# Zu erledigende Aufgaben
1 > Bearbeiten Sie das Sitzungsprotokoll von „nen dürfen. Meines“ bis einschließlich „ihm vorstellig werden.“, indem Sie „Regionen“ durch „Landkreisen“ ersetzen, und geben Sie diesen Abschnitt wieder.
2 > Setzen Sie das Sitzungsprotokoll zur Debatte über die Standortentscheidungen dort fort, wo es aufhört.

# Ausgewählter Abschnitt

----

Protokoll der Sitzung vom 05.10.2011

(Mario Döweling (FDP): Sie haben den Antrag gar nicht verstanden!)

Die Aussetzung des Grundwehrdienstes war in Ihren Reihen schon sehr schwierig. Herr Kollege Schork, bei den Standortentscheidungen hätten Sie schon das eine oder andere sagen können und nicht nur das Problem benen

nen dürfen. Meines Wissens regiert in Berlin eine Regierung aus CDU und FDP.

(Beifall bei dem BÜNDNIS 90/DIE GRÜNEN)

Es reicht nicht aus, das Problem zu benennen; man sollte auch dazu Position beziehen, wie es in den Regionen weitergehen soll und welche Entscheidungen sie dann im Bundesverteidigungsministerium treffen. Herr Kollege Schork, meines Wissens stellen Sie den Bundesverteidigungsminister. Meines Wissens brauchen Sie dazu keine Resolution des Hessischen Landtags. Sie stellen den Bundesverteidigungsminister und sollten vielleicht bei ihm vorstellig werden.

----

# Bereitgestellte Einträge

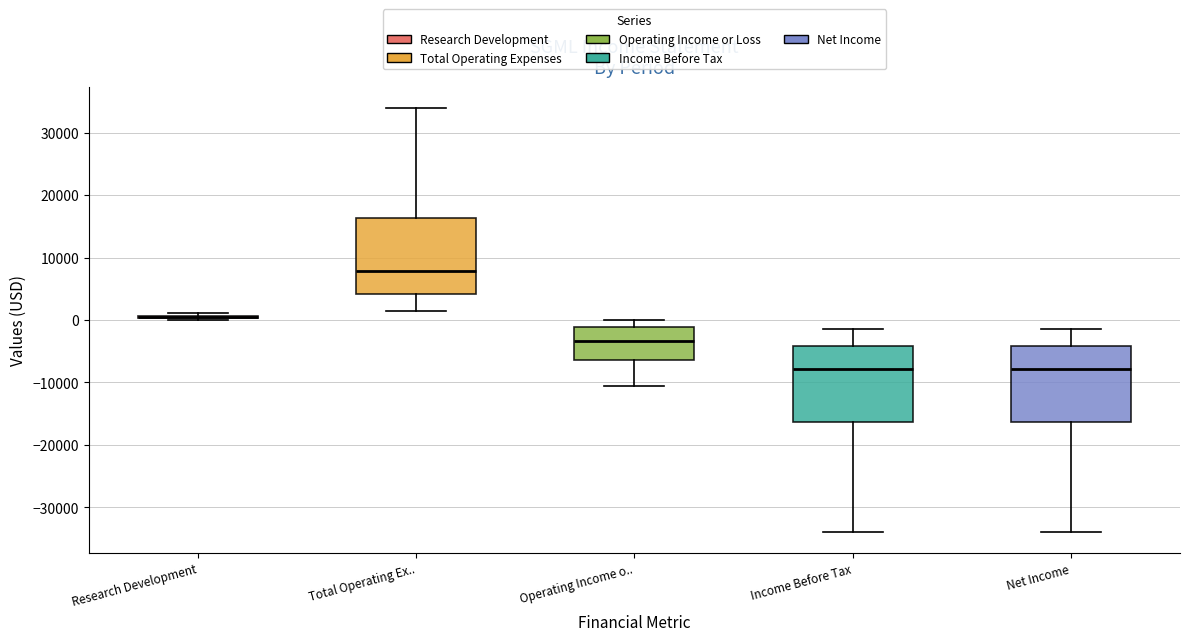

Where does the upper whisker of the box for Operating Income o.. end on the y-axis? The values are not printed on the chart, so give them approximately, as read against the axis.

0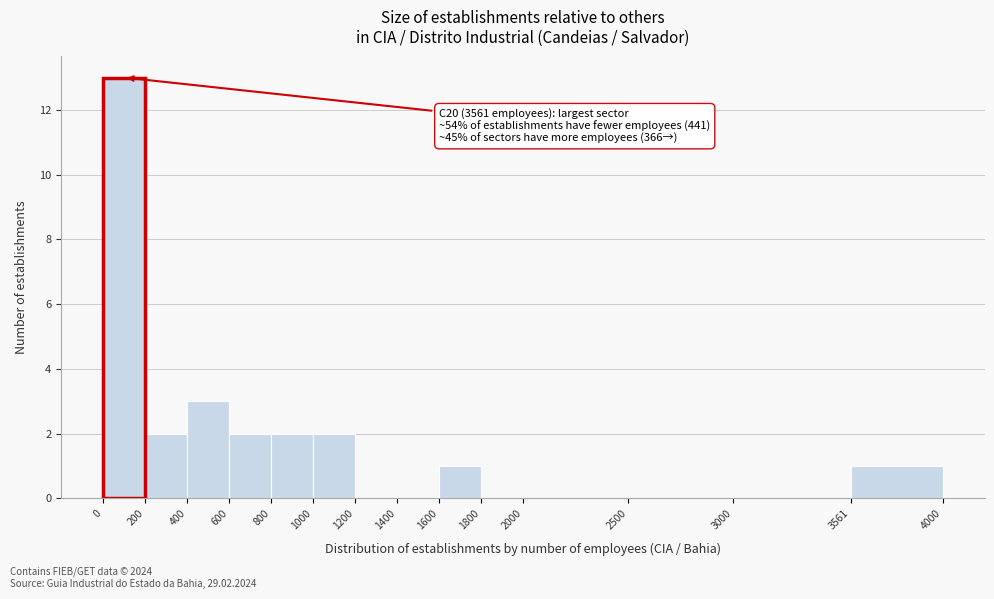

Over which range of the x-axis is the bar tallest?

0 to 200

----

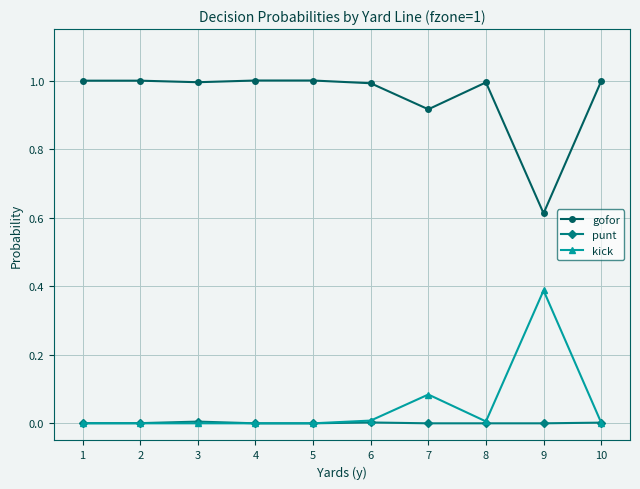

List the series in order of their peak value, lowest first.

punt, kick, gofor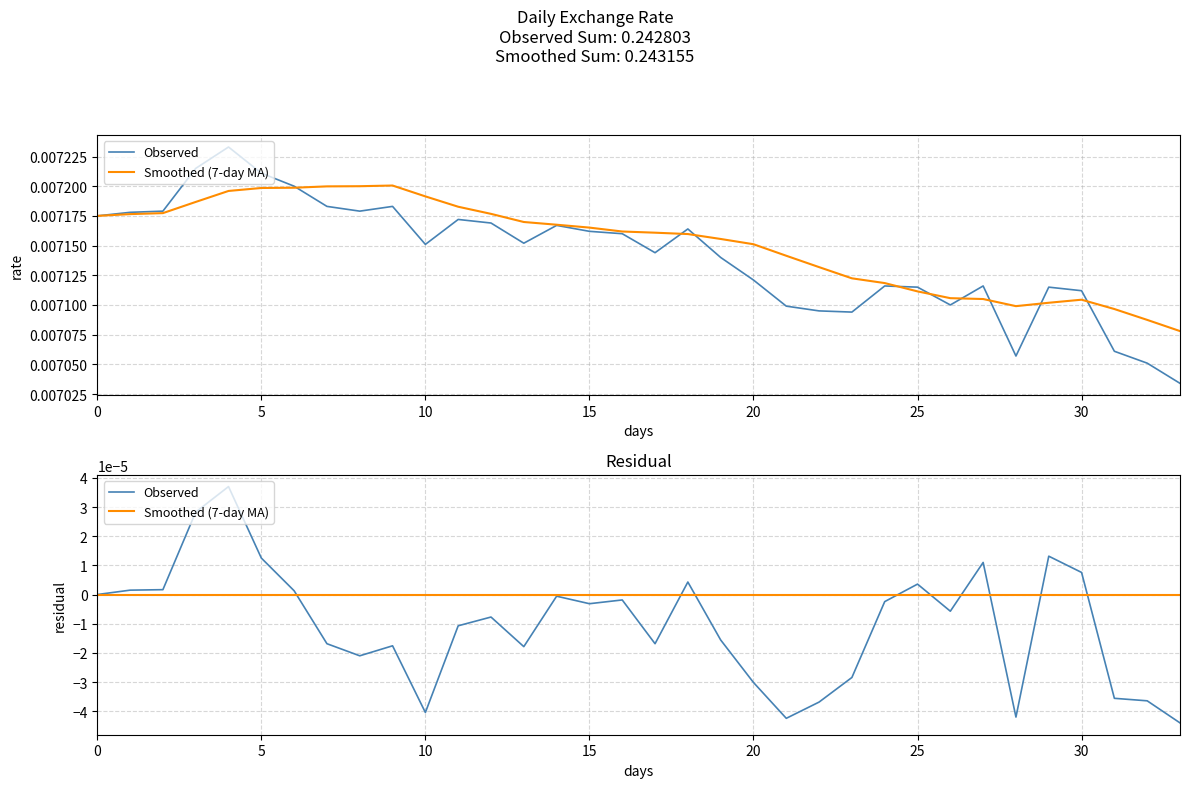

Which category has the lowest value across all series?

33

----

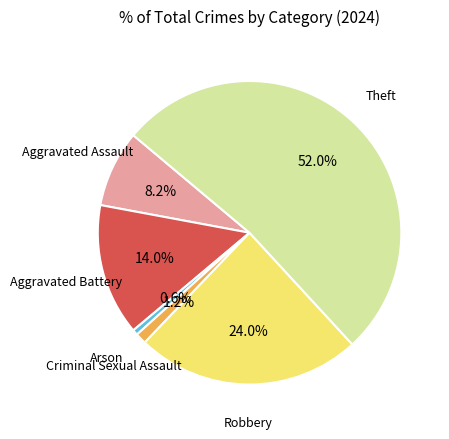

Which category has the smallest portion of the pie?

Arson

----

# Geordnete Ergebnisse
1 >
nen dürfen. Meines Wissens regiert in Berlin eine Regierung aus CDU und FDP.

(Beifall bei dem BÜNDNIS 90/DIE GRÜNEN)

Es reicht nicht aus, das Problem zu benennen; man sollte auch dazu Position beziehen, wie es in den Landkreisen weitergehen soll und welche Entscheidungen sie dann im Bundesverteidigungsministerium treffen. Herr Kollege Schork, meines Wissens stellen Sie den Bundesverteidigungsminister. Meines Wissens brauchen Sie dazu keine Resolution des Hessischen Landtags. Sie stellen den Bundesverteidigungsminister und sollten vielleicht bei ihm vorstellig werden.

2 >
Herr Frömmrich, kommen Sie bitte zum Schluss.

Ich komme zum Schluss. – Die Standorte, die Bundeswehr in der Fläche, sind für viele Regionen ein starker Wirtschaftsfaktor; die Beschäftigten und Soldaten sind auch Bestandteil des Gemeinwesens und des Lebens in den jeweiligen Regionen. Standortentscheidungen werden aber nicht nur getroffen, weil sie Wirtschaftsfaktoren in Regionen sind, sondern es kommt auch darauf an, Entscheidungen über Standortfaktoren auf der Grundlage von Aufgaben zu treffen. Wenn Sie den Grundwehrdienst aussetzen, macht es keinen Sinn, Standorte aufrechtzuerhalten, die in der Hauptsache für die Ausbildung des Grundwehrdienstes zuständig waren.

(Beifall bei dem BÜNDNIS 90/DIE GRÜNEN)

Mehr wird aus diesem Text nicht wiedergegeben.